DALLAS - November 19, 1999 - Investigators at UT Southwestern Medical Center at Dallas are providing insight into a most disturbing crime - the killing of a child by a parent, or filicide.

In a recent article in The American Journal of Forensic Medicine and Pathology, Dr. Joseph Guileyardo, UT Southwestern assistant professor of pathology, and colleagues described a rare case of familial filicide in which twin sisters, in separate attempts, tried to kill their own children; one succeeded. Because they knew of no similar cases involving siblings, the researchers reviewed the literature and identified and characterized 16 subtypes of filicide, providing a framework of motives, causes and precipitating factors. They believe that a better understanding of these categories will lead to strategies for prevention.
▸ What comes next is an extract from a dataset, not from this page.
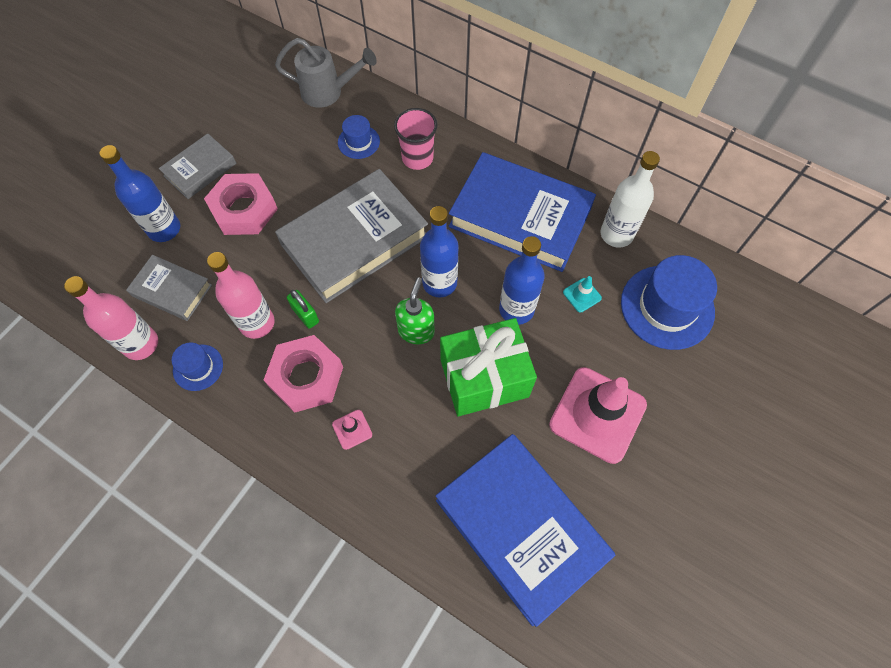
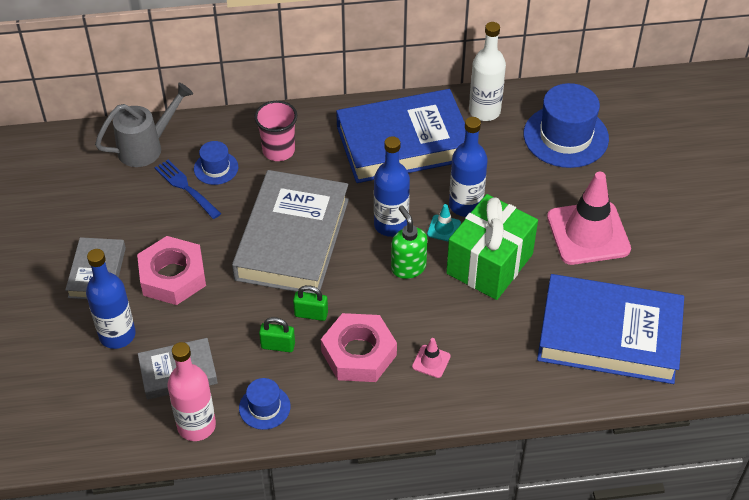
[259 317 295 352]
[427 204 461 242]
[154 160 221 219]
"To protect potential child homicide victims, it is necessary to know how and why they are killed," said Guileyardo, who also is deputy chief medical examiner at the Southwestern Institute of Forensic Sciences. "We, as medical examiners, see a much wider variety of filicide case types than those written about in psychiatric literature. We are in a unique position to set up this classification system that will aid in understanding such homicides."

The new system classifies filicide based on the primary motive or cause that led to the act. The classification system allows for comparison of a case at hand with previously described patterns of behavior.

The subtypes - each characterized in detail in the article - consist of altruism, euthanasia, acute psychosis, postpartum mental disorder, unwanted child, unwanted pregnancy, angry impulse, spousal revenge, sexual abuse, Munchhausen syndrome by proxy, violent older child, negligence and neglect, sadism and punishment, drug and alcohol abuse, seizure disorder, and innocent bystander.

"Community access to immediate psychiatric care, prompt intervention at the first report of child abuse and social agencies cognizant of the need for taking 'unwanted' children all would be of help in preventing filicide," Guileyardo said.

In addition to Guileyardo, Dr. Jeffrey Barnard, UT Southwestern professor of pathology and chief medical examiner of Dallas County, and Dr. Joseph A. Prahlow, former UT Southwestern assistant professor of pathology participated in this study.